- **OBJECTIVE**
Tally the lines of the items that contain the string "oppositeDirection" and give only that number.

- **DATA ROWS**
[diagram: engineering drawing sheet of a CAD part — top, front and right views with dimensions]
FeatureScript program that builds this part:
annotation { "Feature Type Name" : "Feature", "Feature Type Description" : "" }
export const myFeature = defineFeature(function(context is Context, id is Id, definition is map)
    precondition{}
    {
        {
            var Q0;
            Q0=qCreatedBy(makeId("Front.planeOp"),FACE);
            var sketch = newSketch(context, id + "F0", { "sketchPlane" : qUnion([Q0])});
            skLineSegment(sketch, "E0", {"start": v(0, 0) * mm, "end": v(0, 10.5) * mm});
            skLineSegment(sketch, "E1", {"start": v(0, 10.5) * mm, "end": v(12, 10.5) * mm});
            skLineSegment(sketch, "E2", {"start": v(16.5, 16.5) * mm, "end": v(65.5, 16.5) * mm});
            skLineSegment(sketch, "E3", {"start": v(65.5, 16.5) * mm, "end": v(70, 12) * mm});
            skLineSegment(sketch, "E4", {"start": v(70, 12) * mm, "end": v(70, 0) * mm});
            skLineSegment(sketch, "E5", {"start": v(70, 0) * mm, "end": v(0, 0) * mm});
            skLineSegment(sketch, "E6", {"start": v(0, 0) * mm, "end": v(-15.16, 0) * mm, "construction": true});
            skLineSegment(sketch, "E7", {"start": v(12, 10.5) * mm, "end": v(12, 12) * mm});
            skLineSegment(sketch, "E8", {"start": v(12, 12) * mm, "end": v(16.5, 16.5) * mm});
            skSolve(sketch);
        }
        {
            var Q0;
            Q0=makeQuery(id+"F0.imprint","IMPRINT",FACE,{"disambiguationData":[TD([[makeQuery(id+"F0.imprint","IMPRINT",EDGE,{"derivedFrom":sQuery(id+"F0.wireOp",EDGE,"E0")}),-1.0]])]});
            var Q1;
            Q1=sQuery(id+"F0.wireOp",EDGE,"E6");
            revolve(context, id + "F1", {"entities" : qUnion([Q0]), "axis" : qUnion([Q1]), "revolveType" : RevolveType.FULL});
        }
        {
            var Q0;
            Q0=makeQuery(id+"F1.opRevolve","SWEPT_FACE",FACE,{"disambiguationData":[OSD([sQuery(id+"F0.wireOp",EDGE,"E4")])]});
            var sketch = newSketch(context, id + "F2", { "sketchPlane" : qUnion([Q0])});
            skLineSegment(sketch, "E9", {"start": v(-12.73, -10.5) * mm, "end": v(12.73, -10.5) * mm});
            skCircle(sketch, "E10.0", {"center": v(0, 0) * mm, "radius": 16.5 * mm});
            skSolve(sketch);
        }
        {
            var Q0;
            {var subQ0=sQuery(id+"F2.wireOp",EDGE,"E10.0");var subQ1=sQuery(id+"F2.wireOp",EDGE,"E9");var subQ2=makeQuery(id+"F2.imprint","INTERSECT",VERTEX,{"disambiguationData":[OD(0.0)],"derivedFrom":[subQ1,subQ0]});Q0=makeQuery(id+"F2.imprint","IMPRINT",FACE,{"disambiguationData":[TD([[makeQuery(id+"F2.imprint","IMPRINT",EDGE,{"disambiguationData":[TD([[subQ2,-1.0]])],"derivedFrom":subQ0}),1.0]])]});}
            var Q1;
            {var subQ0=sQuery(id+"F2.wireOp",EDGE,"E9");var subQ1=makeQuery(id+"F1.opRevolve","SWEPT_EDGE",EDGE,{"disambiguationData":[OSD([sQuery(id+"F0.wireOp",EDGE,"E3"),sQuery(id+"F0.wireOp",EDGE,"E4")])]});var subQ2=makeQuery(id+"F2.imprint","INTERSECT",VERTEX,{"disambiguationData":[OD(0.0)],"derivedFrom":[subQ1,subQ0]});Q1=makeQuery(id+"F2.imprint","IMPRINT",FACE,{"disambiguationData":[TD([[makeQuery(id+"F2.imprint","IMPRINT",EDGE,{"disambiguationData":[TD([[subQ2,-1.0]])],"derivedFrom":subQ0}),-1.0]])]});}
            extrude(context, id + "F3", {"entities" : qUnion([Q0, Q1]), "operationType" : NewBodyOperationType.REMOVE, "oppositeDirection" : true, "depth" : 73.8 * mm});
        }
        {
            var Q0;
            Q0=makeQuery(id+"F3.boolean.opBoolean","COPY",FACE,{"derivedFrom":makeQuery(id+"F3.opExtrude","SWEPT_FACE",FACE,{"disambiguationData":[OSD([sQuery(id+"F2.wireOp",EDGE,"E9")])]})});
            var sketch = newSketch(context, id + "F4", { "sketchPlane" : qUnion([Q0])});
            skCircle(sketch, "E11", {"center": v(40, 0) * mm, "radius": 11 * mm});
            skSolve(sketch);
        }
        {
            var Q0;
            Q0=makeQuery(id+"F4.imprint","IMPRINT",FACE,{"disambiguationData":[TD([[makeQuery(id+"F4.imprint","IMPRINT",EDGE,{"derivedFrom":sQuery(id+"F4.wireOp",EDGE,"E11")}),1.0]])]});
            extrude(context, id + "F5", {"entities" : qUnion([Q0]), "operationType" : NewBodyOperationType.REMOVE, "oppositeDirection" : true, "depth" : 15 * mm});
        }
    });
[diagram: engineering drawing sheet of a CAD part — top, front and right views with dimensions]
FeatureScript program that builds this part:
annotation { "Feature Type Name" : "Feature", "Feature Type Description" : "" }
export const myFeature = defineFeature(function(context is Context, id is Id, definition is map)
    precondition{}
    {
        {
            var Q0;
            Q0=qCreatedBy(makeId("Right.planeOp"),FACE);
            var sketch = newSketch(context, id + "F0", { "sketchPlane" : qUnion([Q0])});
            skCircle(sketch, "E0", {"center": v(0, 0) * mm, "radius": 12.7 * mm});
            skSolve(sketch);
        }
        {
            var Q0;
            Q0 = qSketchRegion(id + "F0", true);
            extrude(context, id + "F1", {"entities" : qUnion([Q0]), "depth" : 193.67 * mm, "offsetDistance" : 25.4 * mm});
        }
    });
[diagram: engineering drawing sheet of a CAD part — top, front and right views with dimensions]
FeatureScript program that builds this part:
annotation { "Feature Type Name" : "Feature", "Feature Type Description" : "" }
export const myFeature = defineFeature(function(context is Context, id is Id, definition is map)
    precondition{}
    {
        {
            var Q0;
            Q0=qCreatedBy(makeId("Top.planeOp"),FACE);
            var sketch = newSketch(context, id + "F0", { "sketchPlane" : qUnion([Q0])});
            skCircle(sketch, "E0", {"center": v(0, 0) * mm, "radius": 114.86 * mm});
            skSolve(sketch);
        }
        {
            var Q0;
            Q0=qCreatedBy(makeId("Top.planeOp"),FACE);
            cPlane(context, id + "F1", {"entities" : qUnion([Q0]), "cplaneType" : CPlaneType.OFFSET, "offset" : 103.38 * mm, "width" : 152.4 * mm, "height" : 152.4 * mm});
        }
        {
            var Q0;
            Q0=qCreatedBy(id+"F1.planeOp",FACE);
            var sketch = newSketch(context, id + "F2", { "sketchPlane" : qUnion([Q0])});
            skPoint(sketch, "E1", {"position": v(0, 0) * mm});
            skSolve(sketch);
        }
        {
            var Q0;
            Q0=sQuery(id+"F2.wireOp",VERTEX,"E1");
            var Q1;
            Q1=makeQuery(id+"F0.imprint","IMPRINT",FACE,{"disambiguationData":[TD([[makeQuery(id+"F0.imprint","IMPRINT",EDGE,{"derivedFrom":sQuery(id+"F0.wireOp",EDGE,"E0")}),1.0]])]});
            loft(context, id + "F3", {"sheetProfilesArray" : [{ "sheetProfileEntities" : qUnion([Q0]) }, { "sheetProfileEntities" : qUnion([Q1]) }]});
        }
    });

- **EXERCISE OUTPUT**
2